I would argue that supporting the existing regime (as Putin is doing) is far easier than trying to figure out which of the rebel organizations should be supported.  Asad had a long-standing, well trained and organized army.  Supporting Asad meant Russia would get what it wanted from Syria if Asad prevailed.  The rebel outcomes were far less certain.    Russia also had no qualms about killing civilians.  Putin has no humanitarian interests in Syria (or anywhere else as far as I can tell), so was free to support the strongest party, despite its terrible record including atrocities in the prisons as this Amnesty International report describes.

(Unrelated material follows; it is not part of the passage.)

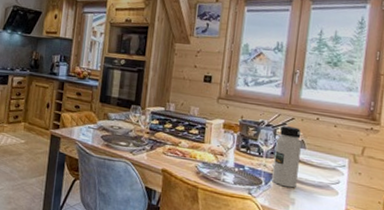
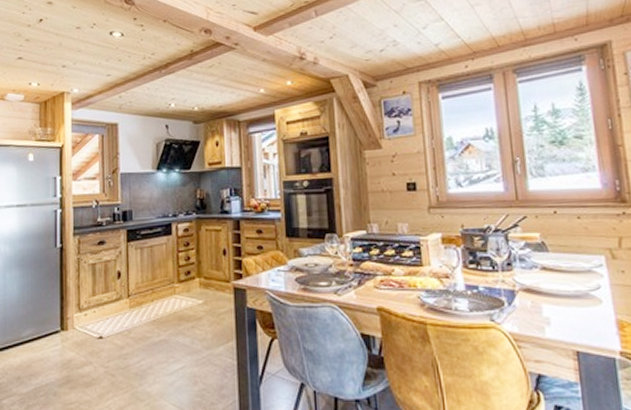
water bottle: present [272,126,302,188] -> none [510,227,548,304]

I don't know Trump's intentions.  The idea that Putin has leverage over Trump is not nearly as far-fetched as Trump's long standing campaign about Obama being a Kenyan, which so many Trump supporters had no problem embracing.  There's far more circumstantial evidence that Trump's financially entangled with Russian interests and his serious of Russian friendly moves raises serious questions, even among congressional Republicans.  Seeing Obama's birth certificate, as Trump demanded for years, was far less consequential than seeing Trump's tax returns.  Yet Trump refuses to make them public, something all the recent presidential candidates have done.  And which would likely confirm his financial links to Russia one way or the other.  (And possibly open up new questions.)

So there are a few possibilities that Trump is weakening the US security agencies:
  • He is being pressured by Putin.
  • He is hurting US Security unintentionally - His lashing out at anyone who criticizes him leads him to attack the CIA and others and take actions that hurt them - as in replacing the chair of the Joint Chief of Staff and the head of national intelligence with Stephen Bannon on the National Security Council - which is being reported now, that he didn't realize he was doing when he signed the order.  

Oliver, I do appreciate your making me sharpen my facts.  I think we should be talking respectfully about the issues that some would rather have divide the nation for their own interests.  Your serious comments also help me understand how intelligent folks could see Trump as a reasonable option.  I do get the opposition to Clinton, but not when Trump is the alternative.  Now, if you still want to address the other issues - the Russian hacking and the Ukraine - I'll let you spell out your facts that demonstrate Obama could have done something different that would have worked.  

Perhaps the best thing that could come out of this is a shake-up of both parties, more serious talk across party lines,  and improvements in how we elect presidents.  But I think the issue goes beyond the parties to the corporations that have inordinate influence over congress and the presidency.